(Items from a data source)

------------------------------------------------------------

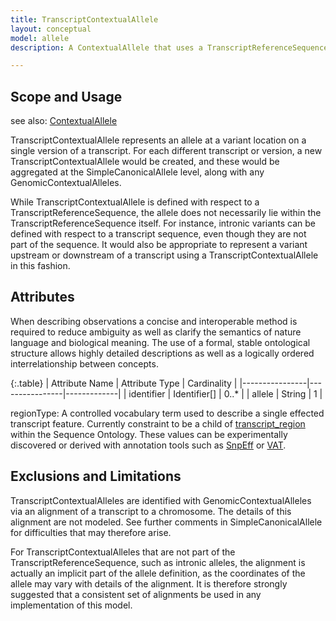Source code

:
 ```yaml
---
title: TranscriptContextualAllele
layout: conceptual
model: allele
description: A ContextualAllele that uses a TranscriptReferenceSequence as its ReferenceSequence.

---
```


Scope and Usage
---------------

see also: [ContextualAllele](index.html)

TranscriptContextualAllele represents an allele at a variant location on a single version of a transcript.  For each different transcript or version, a new TranscriptContextualAllele would be created, and these would be aggregated at the SimpleCanonicalAllele level, along with any GenomicContextualAlleles.

While TranscriptContextualAllele is defined with respect to a TranscriptReferenceSequence, the allele does not necessarily lie within the TranscriptReferenceSequence itself.  For instance, intronic variants can be defined with respect to a transcript sequence, even though they are not part of the sequence.   It would also be appropriate to represent a variant upstream or downstream of a transcript using a TranscriptContextualAllele in this fashion.


Attributes
----------

When describing observations a concise and interoperable method is required to reduce ambiguity as well as clarify the semantics of nature language and biological meaning. The use of a formal, stable ontological structure allows highly detailed descriptions as well as a logically ordered interrelationship between concepts.

{:.table}
| Attribute Name | Attribute Type | Cardinality |
|----------------|----------------|-------------|
|   identifier   | Identifier[]   |    0..*     |
|   allele   | String   |    1    |

regionType: A controlled vocabulary term used to describe a single effected transcript feature. Currently constraint to be a child of [transcript_region](http://www.sequenceontology.org/browser/current_svn/term/SO:0000833) within the Sequence Ontology.  These values can be experimentally discovered or derived with annotation tools such as [SnpEff](http://snpeff.sourceforge.net/) or [VAT](http://www.yandell-lab.org/software/vaast.html).


Exclusions and Limitations
--------------------------

TranscriptContextualAlleles are identified with GenomicContextualAlleles via an alignment of a transcript to a chromosome.  The details of this alignment are not modeled.  See further comments in SimpleCanonicalAllele for difficulties that may therefore arise.

For TranscriptContextualAlleles that are not part of the TranscriptReferenceSequence, such as intronic alleles, the alignment is actually an implicit part of the allele definition, as the coordinates of the allele may vary with details of the alignment.  It is therefore strongly suggested that a consistent set of alignments be used in any implementation of this model.
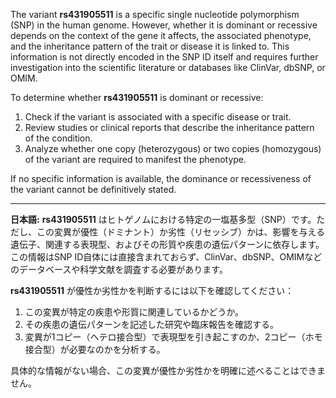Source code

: The variant **rs431905511** is a specific single nucleotide polymorphism (SNP) in the human genome. However, whether it is dominant or recessive depends on the context of the gene it affects, the associated phenotype, and the inheritance pattern of the trait or disease it is linked to. This information is not directly encoded in the SNP ID itself and requires further investigation into the scientific literature or databases like ClinVar, dbSNP, or OMIM.

To determine whether **rs431905511** is dominant or recessive:
1. Check if the variant is associated with a specific disease or trait.
2. Review studies or clinical reports that describe the inheritance pattern of the condition.
3. Analyze whether one copy (heterozygous) or two copies (homozygous) of the variant are required to manifest the phenotype.

If no specific information is available, the dominance or recessiveness of the variant cannot be definitively stated.

---

**日本語:**
**rs431905511** はヒトゲノムにおける特定の一塩基多型（SNP）です。ただし、この変異が優性（ドミナント）か劣性（リセッシブ）かは、影響を与える遺伝子、関連する表現型、およびその形質や疾患の遺伝パターンに依存します。この情報はSNP ID自体には直接含まれておらず、ClinVar、dbSNP、OMIMなどのデータベースや科学文献を調査する必要があります。

**rs431905511** が優性か劣性かを判断するには以下を確認してください：
1. この変異が特定の疾患や形質に関連しているかどうか。
2. その疾患の遺伝パターンを記述した研究や臨床報告を確認する。
3. 変異が1コピー（ヘテロ接合型）で表現型を引き起こすのか、2コピー（ホモ接合型）が必要なのかを分析する。

具体的な情報がない場合、この変異が優性か劣性かを明確に述べることはできません。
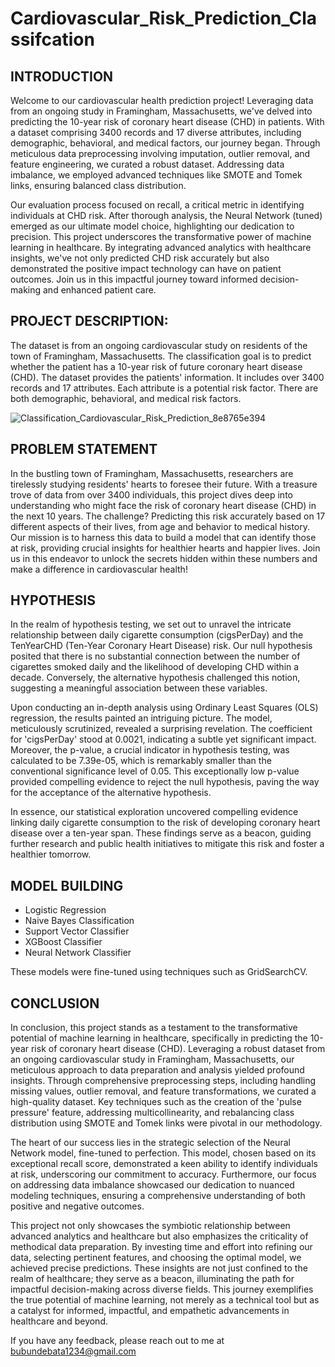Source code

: # Cardiovascular_Risk_Prediction_Classifcation

## INTRODUCTION
Welcome to our cardiovascular health prediction project! Leveraging data from an ongoing study in Framingham, Massachusetts, we've delved into predicting the 10-year risk of coronary heart disease (CHD) in patients. With a dataset comprising 3400 records and 17 diverse attributes, including demographic, behavioral, and medical factors, our journey began. Through meticulous data preprocessing involving imputation, outlier removal, and feature engineering, we curated a robust dataset. Addressing data imbalance, we employed advanced techniques like SMOTE and Tomek links, ensuring balanced class distribution.

Our evaluation process focused on recall, a critical metric in identifying individuals at CHD risk. After thorough analysis, the Neural Network (tuned) emerged as our ultimate model choice, highlighting our dedication to precision. This project underscores the transformative power of machine learning in healthcare. By integrating advanced analytics with healthcare insights, we've not only predicted CHD risk accurately but also demonstrated the positive impact technology can have on patient outcomes. Join us in this impactful journey toward informed decision-making and enhanced patient care.

## PROJECT DESCRIPTION:
The dataset is from an ongoing cardiovascular study on residents of the town of Framingham,
Massachusetts. The classification goal is to predict whether the patient has a 10-year risk of future
coronary heart disease (CHD). The dataset provides the patients' information. It includes over
3400 records and 17 attributes. Each attribute is a potential risk factor. There are both
demographic, behavioral, and medical risk factors.

![Classification_Cardiovascular_Risk_Prediction_8e8765e394](https://github.com/OmprakashDebata/Cardiovascular_Risk_Prediction_Classifcation/assets/128419635/d3f821a6-206f-414a-9273-e964cceb7b98)

## PROBLEM STATEMENT
In the bustling town of Framingham, Massachusetts, researchers are tirelessly studying residents' hearts to foresee their future. With a treasure trove of data from over 3400 individuals, this project dives deep into understanding who might face the risk of coronary heart disease (CHD) in the next 10 years. The challenge? Predicting this risk accurately based on 17 different aspects of their lives, from age and behavior to medical history. Our mission is to harness this data to build a model that can identify those at risk, providing crucial insights for healthier hearts and happier lives. Join us in this endeavor to unlock the secrets hidden within these numbers and make a difference in cardiovascular health!

## HYPOTHESIS 
In the realm of hypothesis testing, we set out to unravel the intricate relationship between daily cigarette consumption (cigsPerDay) and the TenYearCHD (Ten-Year Coronary Heart Disease) risk. Our null hypothesis posited that there is no substantial connection between the number of cigarettes smoked daily and the likelihood of developing CHD within a decade. Conversely, the alternative hypothesis challenged this notion, suggesting a meaningful association between these variables.

Upon conducting an in-depth analysis using Ordinary Least Squares (OLS) regression, the results painted an intriguing picture. The model, meticulously scrutinized, revealed a surprising revelation. The coefficient for 'cigsPerDay' stood at 0.0021, indicating a subtle yet significant impact. Moreover, the p-value, a crucial indicator in hypothesis testing, was calculated to be 7.39e-05, which is remarkably smaller than the conventional significance level of 0.05. This exceptionally low p-value provided compelling evidence to reject the null hypothesis, paving the way for the acceptance of the alternative hypothesis.

In essence, our statistical exploration uncovered compelling evidence linking daily cigarette consumption to the risk of developing coronary heart disease over a ten-year span. These findings serve as a beacon, guiding further research and public health initiatives to mitigate this risk and foster a healthier tomorrow.

## MODEL BUILDING
- Logistic Regression
- Naive Bayes Classification
- Support Vector Classifier
- XGBoost Classifier
- Neural Network Classifier

These models were fine-tuned using techniques such as GridSearchCV.

## CONCLUSION
In conclusion, this project stands as a testament to the transformative potential of machine learning in healthcare, specifically in predicting the 10-year risk of coronary heart disease (CHD). Leveraging a robust dataset from an ongoing cardiovascular study in Framingham, Massachusetts, our meticulous approach to data preparation and analysis yielded profound insights. Through comprehensive preprocessing steps, including handling missing values, outlier removal, and feature transformations, we curated a high-quality dataset. Key techniques such as the creation of the 'pulse pressure' feature, addressing multicollinearity, and rebalancing class distribution using SMOTE and Tomek links were pivotal in our methodology.

The heart of our success lies in the strategic selection of the Neural Network model, fine-tuned to perfection. This model, chosen based on its exceptional recall score, demonstrated a keen ability to identify individuals at risk, underscoring our commitment to accuracy. Furthermore, our focus on addressing data imbalance showcased our dedication to nuanced modeling techniques, ensuring a comprehensive understanding of both positive and negative outcomes.

This project not only showcases the symbiotic relationship between advanced analytics and healthcare but also emphasizes the criticality of methodical data preparation. By investing time and effort into refining our data, selecting pertinent features, and choosing the optimal model, we achieved precise predictions. These insights are not just confined to the realm of healthcare; they serve as a beacon, illuminating the path for impactful decision-making across diverse fields. This journey exemplifies the true potential of machine learning, not merely as a technical tool but as a catalyst for informed, impactful, and empathetic advancements in healthcare and beyond.

If you have any feedback, please reach out to me at bubundebata1234@gmail.com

------------------------------------------------------------

▸ Exercise goal
Taking the entries above, restate exactly those lines that fall between the line with "The dataset is" and the line with "3400 records and 17 attributes.", keeping both of those lines too.

▸ Reply to the task
The dataset is from an ongoing cardiovascular study on residents of the town of Framingham,
Massachusetts. The classification goal is to predict whether the patient has a 10-year risk of future
coronary heart disease (CHD). The dataset provides the patients' information. It includes over
3400 records and 17 attributes. Each attribute is a potential risk factor. There are both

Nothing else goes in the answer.